- [EXERCISE MATERIAL]
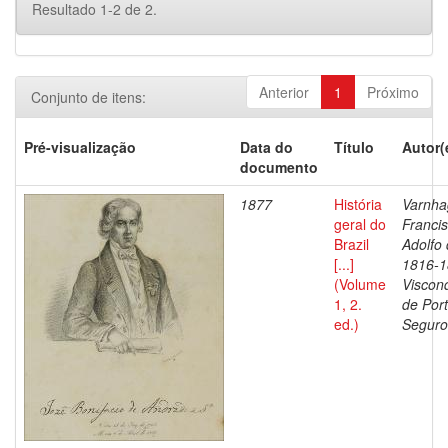
Resultado 1-2 de 2.
Anterior
1
Próximo
Conjunto de itens:
Pré-visualização
Data do
Título
Autor(
documento
1877
História
Varnha
geral do
Franci
Brazil
Adolfo 
[...]
1816-1
(Volume
Viscon
1, 2.
de Por
ed.)
Seguro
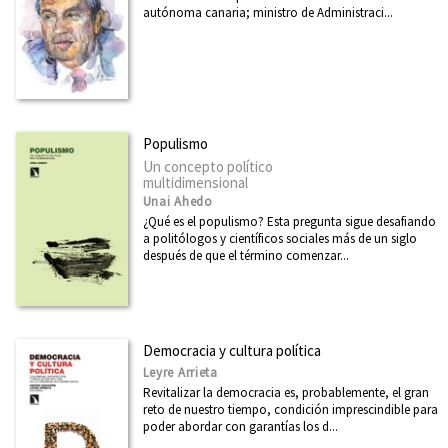
autónoma canaria; ministro de Administraci...
Arte
Asia
Cataluña
Ciencia
Populismo
Cooperación y desarrollo
Un concepto político
multidimensional
Derechos Humanos
Unai Ahedo
Diseño
¿Qué es el populismo? Esta pregunta sigue desafiando
a politólogos y científicos sociales más de un siglo
Divulgación científica
después de que el término comenzar...
Ecología
Economía
Democracia y cultura política
Educación
Leyre Arrieta
Ética
Revitalizar la democracia es, probablemente, el gran
reto de nuestro tiempo, condición imprescindible para
Euskadi
poder abordar con garantías los d...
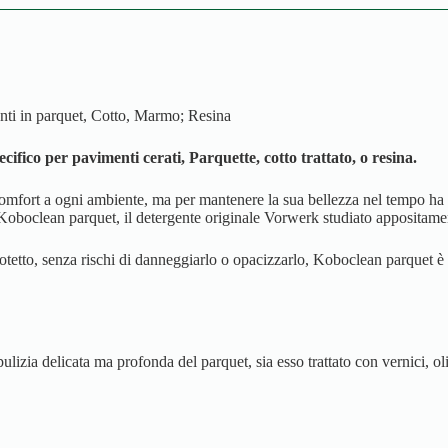
nti in parquet, Cotto, Marmo; Resina
cifico per pavimenti cerati, Parquette, cotto trattato, o resina.
fort a ogni ambiente, ma per mantenere la sua bellezza nel tempo ha bi
 Koboclean parquet, il detergente originale Vorwerk studiato appositament
etto, senza rischi di danneggiarlo o opacizzarlo, Koboclean parquet è il
izia delicata ma profonda del parquet, sia esso trattato con vernici, oli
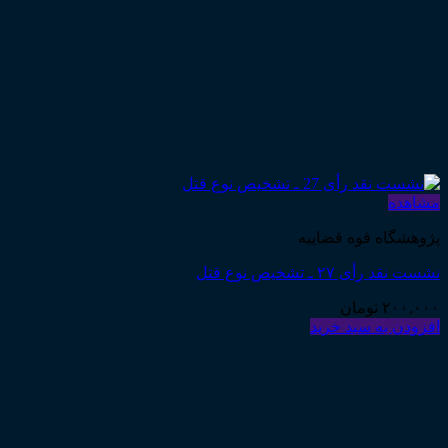
مشاهده
پژوهشگاه قوه قضاییه
نشست نقد رأی ۲۷ ـ تشخیص نوع قتل
۲۰۰,۰۰۰
تومان
افزودن به سبد خرید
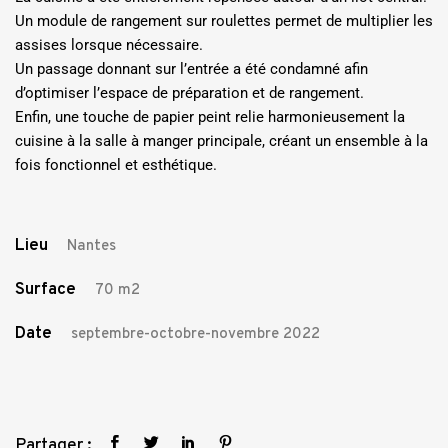
Un module de rangement sur roulettes permet de multiplier les
assises lorsque nécessaire.
Un passage donnant sur l’entrée a été condamné afin
d’optimiser l’espace de préparation et de rangement.
Enfin, une touche de papier peint relie harmonieusement la
cuisine à la salle à manger principale, créant un ensemble à la
fois fonctionnel et esthétique.
Lieu
Nantes
Surface
70 m2
Date
septembre-octobre-novembre 2022
Partager :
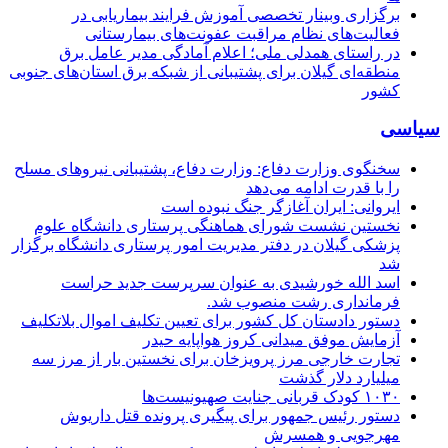
برگزاری وبینار تخصصی آموزش فرایند بیماریابی در
فعالیت‌های نظام مراقبت عفونت‌های بیمارستانی
در راستای همدلی ملی؛ اعلام آمادگی مدیر عامل برق
منطقه‌ای گیلان برای پشتیبانی از شبكه برق استان‌های جنوبی
كشور
سیاسی
سخنگوی وزارت دفاع: وزارت دفاع، پشتیبانی نیرو‌های مسلح
را با قدرت ادامه می‌دهد
ایروانی: ایران آغازگر جنگ نبوده است
نخستین نشست شورای هماهنگی پرستاری دانشگاه علوم
پزشکی گیلان در دفتر مدیریت امور پرستاری دانشگاه برگزار
شد
اسد الله خورشیدی به عنوان سرپرست جدید حراست
فرمانداری رشت منصوب شد.
دستور دادستان کل کشور برای تعیین تکلیف اموال بلاتکلیف
آزمایش موفق میدانی کروز هواپایه حیدر
تجارت خارجی مرز پرویزخان برای نخستین بار از مرز سه
میلیارد دلار گذشت
۱۰۳۰ کودک قربانی جنایت صهیونیست‌ها
دستور رئیس جمهور برای پیگیری پرونده قتل داریوش
مهرجویی و همسرش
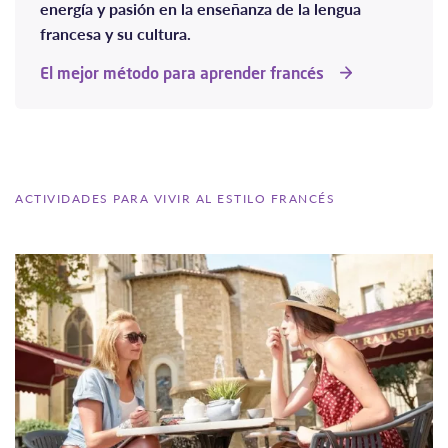
energía y pasión en la enseñanza de la lengua
francesa y su cultura.
El mejor método para aprender francés
ACTIVIDADES PARA VIVIR AL ESTILO FRANCÉS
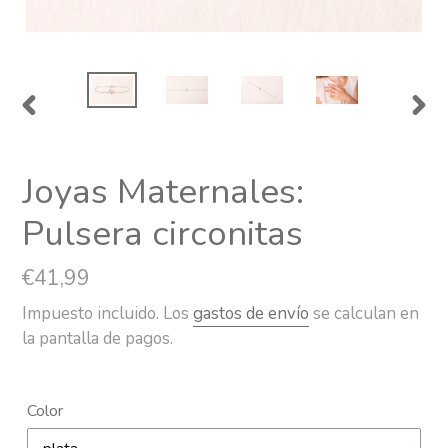
ANTERIOR
SIG
DIAPOSITIVA
DIA
Joyas Maternales:
Pulsera circonitas
Precio
€41,99
habitual
Impuesto incluido. Los
gastos de envío
se calculan en
la pantalla de pagos.
Color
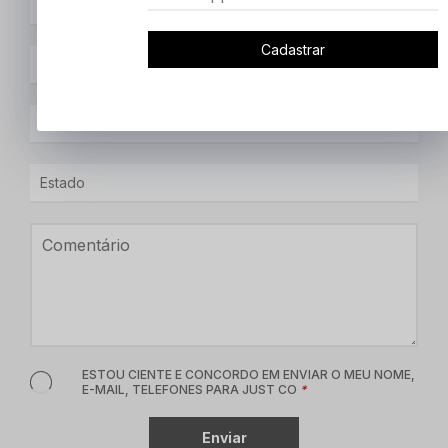
Cadastrar
ESTOU CIENTE E CONCORDO EM ENVIAR O MEU NOME,
E-MAIL, TELEFONES PARA JUST CO
*
Enviar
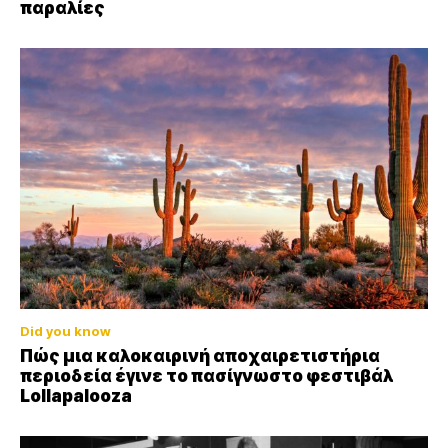
παραλίες
Did you know
Πώς μια καλοκαιρινή αποχαιρετιστήρια
περιοδεία έγινε το πασίγνωστο φεστιβάλ
Lollapalooza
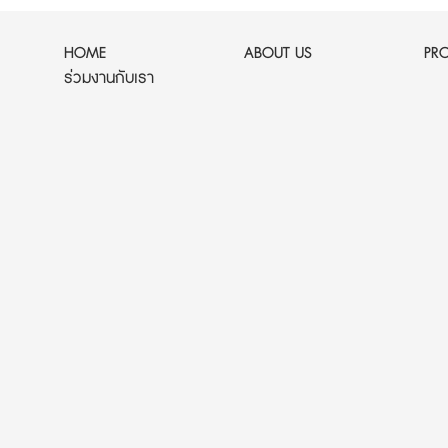
HOME
ABOUT US
PR
ร่วมงานกับเรา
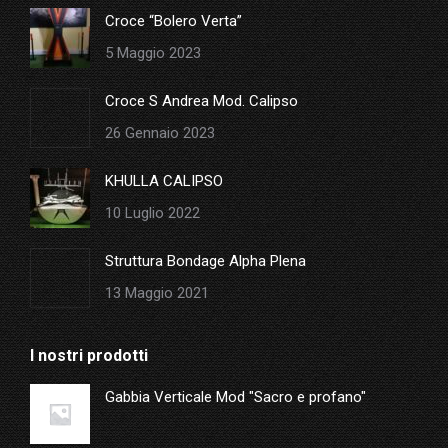
in
Croce “Bolero Verta”
new
5 Maggio 2023
window
Croce S Andrea Mod. Calipso
26 Gennaio 2023
KHULLA CALIPSO
10 Luglio 2022
Struttura Bondage Alpha Plena
13 Maggio 2021
I nostri prodotti
Gabbia Verticale Mod "Sacro e profano"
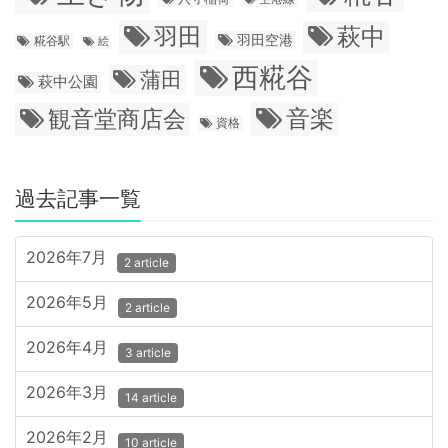
羽田
萩中
羽田空港
糀谷駅
絵
西糀谷
蒲田
萩中公園
音楽
観音堂商店会
資格
過去記事一覧
2026年7月
2 article
2026年5月
2 article
2026年4月
3 article
2026年3月
14 article
2026年2月
10 article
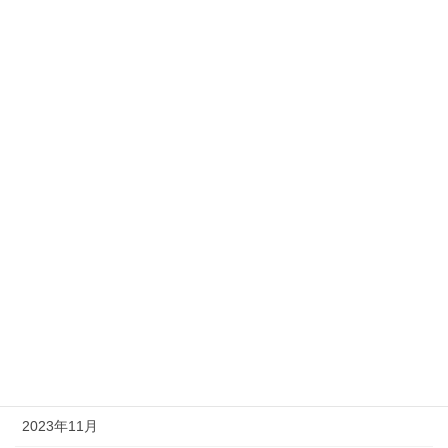
2025年12月
2025年11月
2025年4月
2025年3月
2024年12月
2024年7月
2024年6月
2024年3月
2024年2月
2023年12月
2023年11月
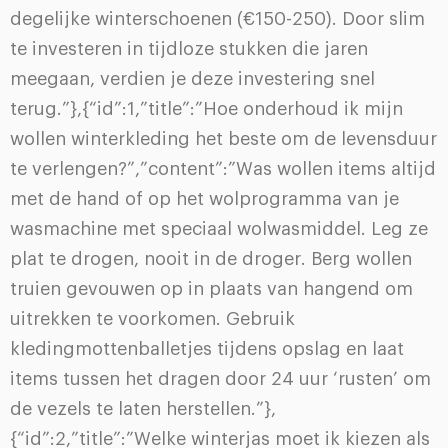
degelijke winterschoenen (€150-250). Door slim
te investeren in tijdloze stukken die jaren
meegaan, verdien je deze investering snel
terug.”},{“id”:1,”title”:”Hoe onderhoud ik mijn
wollen winterkleding het beste om de levensduur
te verlengen?”,”content”:”Was wollen items altijd
met de hand of op het wolprogramma van je
wasmachine met speciaal wolwasmiddel. Leg ze
plat te drogen, nooit in de droger. Berg wollen
truien gevouwen op in plaats van hangend om
uitrekken te voorkomen. Gebruik
kledingmottenballetjes tijdens opslag en laat
items tussen het dragen door 24 uur ‘rusten’ om
de vezels te laten herstellen.”},
{“id”:2,”title”:”Welke winterjas moet ik kiezen als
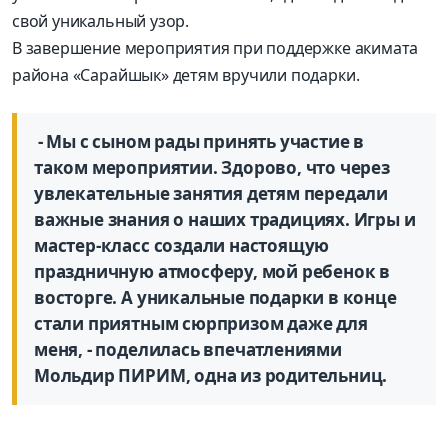
свой уникальный узор.
В завершение мероприятия при поддержке акимата
района «Сарайшык» детям вручили подарки.
- Мы с сыном рады принять участие в
таком мероприятии. Здорово, что через
увлекательные занятия детям передали
важные знания о наших традициях. Игры и
мастер-класс создали настоящую
праздничную атмосферу, мой ребенок в
восторге. А уникальные подарки в конце
стали приятным сюрпризом даже для
меня, - поделилась впечатлениями
Мольдир ПИРИМ, одна из родительниц.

- [EXERCISE INSTRUCTIONS]
Rewrite the lines between the one holding "свой уникальный узор." and the one holding "мастер-класс создали настоящую", inclusive, changing "подарки" to "сувениры" and leaving everything else as it is.

- [EXERCISE RESPONSE]
свой уникальный узор.
В завершение мероприятия при поддержке акимата
района «Сарайшык» детям вручили сувениры.
- Мы с сыном рады принять участие в
таком мероприятии. Здорово, что через
увлекательные занятия детям передали
важные знания о наших традициях. Игры и
мастер-класс создали настоящую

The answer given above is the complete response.